By contrast, the probabilities reported here do have to add up. When you total up the “Chance of Winning the Title” for each team (and you can’t do this precisely because there are a lot of “<1%”’s) you get to within rounding error of 100%. The reason here is that making the playoffs, making the finals, etc. are ranked values within the distribution and require considering the performance of all teams simultaneously. If the Warriors win the title in one simulation, the Raptors cannot.

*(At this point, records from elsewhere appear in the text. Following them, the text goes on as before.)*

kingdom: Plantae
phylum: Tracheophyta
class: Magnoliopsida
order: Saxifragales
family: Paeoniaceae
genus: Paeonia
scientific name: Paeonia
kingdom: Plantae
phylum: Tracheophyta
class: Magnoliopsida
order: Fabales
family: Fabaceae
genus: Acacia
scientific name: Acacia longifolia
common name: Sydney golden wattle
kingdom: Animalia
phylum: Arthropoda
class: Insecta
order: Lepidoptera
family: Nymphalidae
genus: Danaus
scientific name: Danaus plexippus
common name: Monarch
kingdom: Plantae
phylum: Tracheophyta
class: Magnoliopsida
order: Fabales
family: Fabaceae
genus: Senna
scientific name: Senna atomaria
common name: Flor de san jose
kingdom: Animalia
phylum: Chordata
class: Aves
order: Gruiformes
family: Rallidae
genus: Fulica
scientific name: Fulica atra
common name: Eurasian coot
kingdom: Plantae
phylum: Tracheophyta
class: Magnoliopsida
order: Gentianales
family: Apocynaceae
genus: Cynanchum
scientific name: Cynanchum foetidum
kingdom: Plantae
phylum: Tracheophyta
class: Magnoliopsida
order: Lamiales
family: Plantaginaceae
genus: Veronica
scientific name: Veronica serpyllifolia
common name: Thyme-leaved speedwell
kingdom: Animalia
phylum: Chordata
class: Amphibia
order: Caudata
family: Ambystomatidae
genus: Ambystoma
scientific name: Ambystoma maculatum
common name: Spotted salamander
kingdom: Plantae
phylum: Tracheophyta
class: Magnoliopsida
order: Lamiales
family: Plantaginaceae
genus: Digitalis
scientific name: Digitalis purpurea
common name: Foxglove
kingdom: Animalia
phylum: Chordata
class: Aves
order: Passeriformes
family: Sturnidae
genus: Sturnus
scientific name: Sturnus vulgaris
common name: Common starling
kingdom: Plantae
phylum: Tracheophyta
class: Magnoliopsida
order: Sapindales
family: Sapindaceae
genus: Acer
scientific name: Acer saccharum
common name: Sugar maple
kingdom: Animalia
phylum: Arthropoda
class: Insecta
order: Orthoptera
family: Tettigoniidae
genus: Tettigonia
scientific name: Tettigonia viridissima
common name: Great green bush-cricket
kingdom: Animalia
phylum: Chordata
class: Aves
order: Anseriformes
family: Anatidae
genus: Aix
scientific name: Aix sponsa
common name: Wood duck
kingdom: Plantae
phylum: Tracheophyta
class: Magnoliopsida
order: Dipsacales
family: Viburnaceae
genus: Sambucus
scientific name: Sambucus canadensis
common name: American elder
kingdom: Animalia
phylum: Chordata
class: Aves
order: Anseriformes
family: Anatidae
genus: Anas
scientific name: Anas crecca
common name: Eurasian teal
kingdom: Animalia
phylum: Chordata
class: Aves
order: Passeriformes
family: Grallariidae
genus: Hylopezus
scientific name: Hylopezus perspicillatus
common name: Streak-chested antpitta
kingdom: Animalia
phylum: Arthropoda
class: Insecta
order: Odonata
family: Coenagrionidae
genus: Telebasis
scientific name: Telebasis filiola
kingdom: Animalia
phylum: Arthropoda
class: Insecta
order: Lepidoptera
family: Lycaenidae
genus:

Which brings us back around to Danny’s statement. If we had available the full results from FiveThirtyEight’s simulation that built their projections dashboard, we could look at each run and determine how many wins were needed to win the 7th seed. Similarly, we could look at how many times the Hornets finished 7th in the East. But making these calculations requires looking at each simulated season individually rather than using the aggregated win totals. For example, the Hornets could have a high-variance team with some probability of achieving a top seed and some probability of falling out of the playoffs entirely. It may be that they only end up in the 7th seed rarely when compared to a team like the Pistons who have a lower ceiling but higher floor. And it may be that the 7th seeded team actually has an average win total higher than 40 because at least one of the teams immediately below the Hornets in the projected win total rankings has a good year in most of the simulated seasons. The point is that the statistics displayed on FiveThirtyEight’s page are inadequate to judge.

Now, having said all that, it’s worth asking, “So what?” While not strictly accurate, Danny’s basically right; its true that FiveThirtyEight thinks Charlotte is the 7th best team in the East based on median win total, and for folks listening to the podcast, the practical difference between the two is minimal. And maybe Danny does understand the distinction but in the interest of brevity and using natural language, he uses a convenient short-hand. This is all fair. But understanding these subtle distinctions is important for an analyst. When working with models like CARMELO, you need to understand what question you can reasonably ask of the model and the right way to ask them.

It also helps you avoid confusion when weird results come up, like a team with a lower projected record having a higher probability of making the playoffs, which occurred in the November 19 results. The Lakers have a fractionally lower projected win total than the Trail Blazers in this set of projections, but the Blazers were slightly less likely to make the playoffs!